Lightweight Python data fitting library with an emphasis on AMO/Quantum Information
Project description
Lightweight Python library for data fitting with an emphasis on AMO (Atomic Molecular and Optical physics) and Quantum Information.
fits
was inspired by the Oxford Ion Trap Group fitting library originally
authored by @tballance. It is still in the alpha phase and is likely to be renamed
(although fits
is still available on pypi)...please feel free to help bikeshed names.
Getting started
Installation
Install from pypi
with pip install ionics_fits
or add to your poetry project with
poetry add fits
.
Example Usage
Basic usage
import numpy as np
import ionics_fits as fits
a = 3.2
y0 = -9
x = np.linspace(-10, 10)
y = a*x + y0
fit = fits.NormalFitter(x, y, model=fits.models.Line())

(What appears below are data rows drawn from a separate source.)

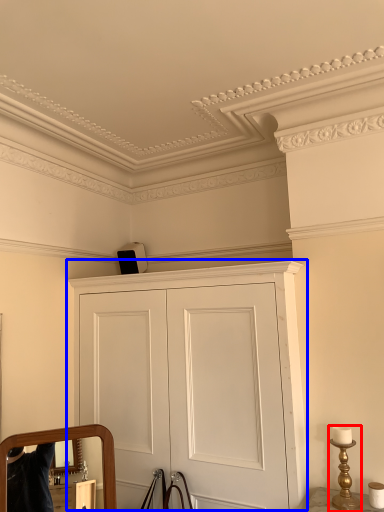
Question: Which object appears closest to the camera in this image, table lamp (highlighted by a red box) or cupboard (highlighted by a blue box)?

Choices:
 (A) table lamp
 (B) cupboard

Answer: (B)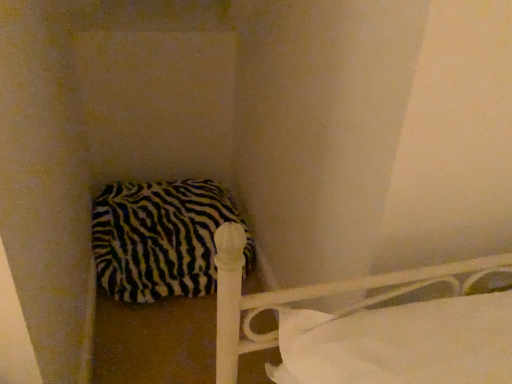
I want to click on zebra-patterned fabric pillow at lower left, so click(x=161, y=238).

This screenshot has width=512, height=384. What do you see at coordinates (161, 238) in the screenshot? I see `zebra-patterned fabric pillow at lower left` at bounding box center [161, 238].

Where is `zebra-patterned fabric pillow at lower left`? Image resolution: width=512 pixels, height=384 pixels. zebra-patterned fabric pillow at lower left is located at coordinates (161, 238).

print(f"Fitted: y = {fit.values['a']:.3f} * x + {fit.values['y0']:.3f}")
The fit can be configured in various ways by modifying the model's parameters
dictionary (see the fits.common.ModelParameter
class for more information). This
allows one to:
- change the bounds for parameters
- change which parameters are fixed to a constant value / floated
- supply initial values for parameters instead of relying on the heuristics
Example usage:
import numpy as np
from matplotlib import pyplot as plt
import ionics_fits as fits
# Example problem: fit the amplitude and phase of a sinusoid whose frequency is known
# exactly
omega = 2 * np.pi # we know the frequency
model = fits.models.Sinusoid()
model.parameters["omega"].fixed_to = omega
# generate synthetic data to fit
params = {
"a": np.random.uniform(low=1, high=5),
"omega": omega,
"phi": np.random.uniform(-1, 1) * 2 * np.pi,
"y0": 0,
"x0": 0,
"tau": np.inf,
}
x = np.linspace(-3, 3, 100)
y = model.func(x, params)
fit = fits.NormalFitter(x, y, model=model)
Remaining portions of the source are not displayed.